Slamming a dead person to someone grieving the loss of that person is an especially low blow. It’s not going to produce the result: “Maybe I should stop feeling sad.” It may, however, lead to: “Maybe I shouldn’t speak to you again, so I don’t feel worse.”

I can only imagine what such people say when someone dies of a drug overdose or through not wearing a seatbelt. Keep the judgments to yourself, please. The dead person’s relatives don’t need to hear them.

8. “It was meant to be.”

I don’t have to explain why this is hurtful and unproductive, do I?

9. “I will do this and that and the other thing for you.”

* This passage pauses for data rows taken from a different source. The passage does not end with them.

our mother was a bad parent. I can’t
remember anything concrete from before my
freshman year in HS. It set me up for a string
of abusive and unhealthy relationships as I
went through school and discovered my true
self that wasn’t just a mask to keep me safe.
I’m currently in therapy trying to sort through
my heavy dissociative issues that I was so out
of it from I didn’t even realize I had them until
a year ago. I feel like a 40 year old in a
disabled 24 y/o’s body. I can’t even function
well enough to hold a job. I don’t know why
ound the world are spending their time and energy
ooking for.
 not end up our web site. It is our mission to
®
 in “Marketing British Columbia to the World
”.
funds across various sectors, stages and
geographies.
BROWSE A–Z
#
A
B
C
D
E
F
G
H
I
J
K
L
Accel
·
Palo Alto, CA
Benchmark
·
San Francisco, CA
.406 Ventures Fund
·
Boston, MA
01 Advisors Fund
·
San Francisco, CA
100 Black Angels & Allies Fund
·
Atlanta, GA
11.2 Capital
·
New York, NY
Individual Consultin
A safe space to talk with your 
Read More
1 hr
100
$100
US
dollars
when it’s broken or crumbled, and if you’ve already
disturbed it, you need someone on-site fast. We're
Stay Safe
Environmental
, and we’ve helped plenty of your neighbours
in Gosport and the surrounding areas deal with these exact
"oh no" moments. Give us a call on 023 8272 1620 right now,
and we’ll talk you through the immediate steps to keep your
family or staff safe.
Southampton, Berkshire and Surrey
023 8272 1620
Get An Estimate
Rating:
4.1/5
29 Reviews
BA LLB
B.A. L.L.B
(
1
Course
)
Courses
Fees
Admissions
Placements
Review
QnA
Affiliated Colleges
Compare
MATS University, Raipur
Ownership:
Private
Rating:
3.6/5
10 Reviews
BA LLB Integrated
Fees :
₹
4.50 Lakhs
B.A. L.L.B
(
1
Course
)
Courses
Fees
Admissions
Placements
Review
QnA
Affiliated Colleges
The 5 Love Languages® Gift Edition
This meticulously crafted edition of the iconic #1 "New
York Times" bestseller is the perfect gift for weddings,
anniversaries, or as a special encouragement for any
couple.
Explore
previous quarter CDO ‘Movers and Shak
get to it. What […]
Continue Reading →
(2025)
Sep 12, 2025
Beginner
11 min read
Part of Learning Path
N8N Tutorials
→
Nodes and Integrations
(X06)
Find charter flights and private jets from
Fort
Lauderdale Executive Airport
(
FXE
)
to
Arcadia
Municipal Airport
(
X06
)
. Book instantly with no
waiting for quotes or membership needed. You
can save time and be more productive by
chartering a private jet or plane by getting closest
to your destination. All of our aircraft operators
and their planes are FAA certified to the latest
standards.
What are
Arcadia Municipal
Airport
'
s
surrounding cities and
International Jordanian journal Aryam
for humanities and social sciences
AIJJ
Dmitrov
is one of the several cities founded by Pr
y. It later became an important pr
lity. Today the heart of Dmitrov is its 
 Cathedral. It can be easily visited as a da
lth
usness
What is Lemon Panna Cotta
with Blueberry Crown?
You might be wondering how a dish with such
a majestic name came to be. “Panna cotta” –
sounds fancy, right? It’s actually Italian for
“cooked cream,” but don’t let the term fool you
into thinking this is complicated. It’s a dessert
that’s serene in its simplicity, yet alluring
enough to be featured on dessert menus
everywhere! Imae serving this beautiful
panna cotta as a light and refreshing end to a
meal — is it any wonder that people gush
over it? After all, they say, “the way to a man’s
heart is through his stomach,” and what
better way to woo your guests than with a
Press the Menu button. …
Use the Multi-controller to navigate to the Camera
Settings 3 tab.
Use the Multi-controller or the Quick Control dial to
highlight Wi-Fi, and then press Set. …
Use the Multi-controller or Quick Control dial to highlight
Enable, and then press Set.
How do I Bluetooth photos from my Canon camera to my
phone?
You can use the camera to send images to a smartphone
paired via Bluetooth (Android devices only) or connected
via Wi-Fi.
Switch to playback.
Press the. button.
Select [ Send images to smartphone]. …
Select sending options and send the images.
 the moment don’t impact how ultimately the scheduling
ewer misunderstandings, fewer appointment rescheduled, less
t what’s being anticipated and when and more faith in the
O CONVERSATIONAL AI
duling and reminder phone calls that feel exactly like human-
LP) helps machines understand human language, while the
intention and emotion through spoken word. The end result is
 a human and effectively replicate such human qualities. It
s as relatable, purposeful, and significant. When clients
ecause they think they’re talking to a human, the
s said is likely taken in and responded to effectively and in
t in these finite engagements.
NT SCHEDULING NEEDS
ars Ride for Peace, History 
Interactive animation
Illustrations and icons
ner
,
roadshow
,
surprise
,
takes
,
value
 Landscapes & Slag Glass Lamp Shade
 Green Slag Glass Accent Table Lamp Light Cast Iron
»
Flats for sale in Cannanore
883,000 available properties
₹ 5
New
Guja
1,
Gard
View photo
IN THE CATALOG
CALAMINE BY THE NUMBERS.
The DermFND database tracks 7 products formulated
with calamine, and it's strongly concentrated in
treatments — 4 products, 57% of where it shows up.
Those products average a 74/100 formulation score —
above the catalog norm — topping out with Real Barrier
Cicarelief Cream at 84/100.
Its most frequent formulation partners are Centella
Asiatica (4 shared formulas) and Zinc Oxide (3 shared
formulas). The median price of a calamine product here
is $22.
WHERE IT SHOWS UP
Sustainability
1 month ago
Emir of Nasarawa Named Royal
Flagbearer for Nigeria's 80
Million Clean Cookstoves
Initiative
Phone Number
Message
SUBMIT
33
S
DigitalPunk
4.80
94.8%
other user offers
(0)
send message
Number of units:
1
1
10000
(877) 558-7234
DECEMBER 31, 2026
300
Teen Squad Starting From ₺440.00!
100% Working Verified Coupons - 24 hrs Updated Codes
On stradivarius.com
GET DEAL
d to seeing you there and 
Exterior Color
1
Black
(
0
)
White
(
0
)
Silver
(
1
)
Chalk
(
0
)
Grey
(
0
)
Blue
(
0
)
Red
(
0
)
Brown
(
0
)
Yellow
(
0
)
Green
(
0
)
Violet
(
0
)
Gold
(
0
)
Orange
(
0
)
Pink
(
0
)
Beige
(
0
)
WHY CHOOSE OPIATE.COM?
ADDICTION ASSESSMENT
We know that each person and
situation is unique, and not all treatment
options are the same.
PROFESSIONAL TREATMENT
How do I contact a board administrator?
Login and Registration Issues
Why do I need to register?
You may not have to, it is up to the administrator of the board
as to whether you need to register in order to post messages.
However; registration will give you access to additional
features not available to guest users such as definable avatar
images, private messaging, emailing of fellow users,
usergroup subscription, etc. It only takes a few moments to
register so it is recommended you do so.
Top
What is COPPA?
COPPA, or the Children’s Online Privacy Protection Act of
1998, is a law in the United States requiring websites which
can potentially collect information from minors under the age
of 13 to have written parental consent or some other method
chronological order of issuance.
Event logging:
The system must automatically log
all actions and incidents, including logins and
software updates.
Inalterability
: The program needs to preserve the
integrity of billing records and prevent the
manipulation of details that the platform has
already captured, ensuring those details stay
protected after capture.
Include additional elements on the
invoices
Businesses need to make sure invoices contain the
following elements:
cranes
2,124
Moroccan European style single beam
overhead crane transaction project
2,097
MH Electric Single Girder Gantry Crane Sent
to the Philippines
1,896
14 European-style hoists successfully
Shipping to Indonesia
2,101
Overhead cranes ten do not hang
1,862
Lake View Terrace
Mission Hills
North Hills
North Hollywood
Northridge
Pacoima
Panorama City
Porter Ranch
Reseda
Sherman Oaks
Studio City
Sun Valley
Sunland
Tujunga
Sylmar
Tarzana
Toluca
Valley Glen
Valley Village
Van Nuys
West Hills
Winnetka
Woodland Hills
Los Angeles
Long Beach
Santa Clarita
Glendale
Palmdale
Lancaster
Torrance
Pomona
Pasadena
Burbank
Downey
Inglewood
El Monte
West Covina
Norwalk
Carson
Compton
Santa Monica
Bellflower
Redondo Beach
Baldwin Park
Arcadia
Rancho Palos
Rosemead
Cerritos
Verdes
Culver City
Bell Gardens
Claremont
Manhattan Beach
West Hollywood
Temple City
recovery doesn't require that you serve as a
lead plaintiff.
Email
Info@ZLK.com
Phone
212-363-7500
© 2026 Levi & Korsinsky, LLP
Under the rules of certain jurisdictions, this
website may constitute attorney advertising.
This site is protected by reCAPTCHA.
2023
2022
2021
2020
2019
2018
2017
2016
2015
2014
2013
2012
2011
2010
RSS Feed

Which is lovely if you mean it.

But there was a couple in my mom’s church who (at social functions) kept saying what they would do to help me, without ever actually doing anything. After the first couple of letdowns, I wised up.

Maybe they felt good to say this, maybe it was like “let’s get together some time” or “I’ll call you in the morning” or maybe they got brownie points from the people at church who overheard but who didn’t know they never followed up.

10. “What a saint she was. She never doubted. She never said a word of complaint.”

She never said a word to you. Maybe because she knew you wouldn’t want to listen.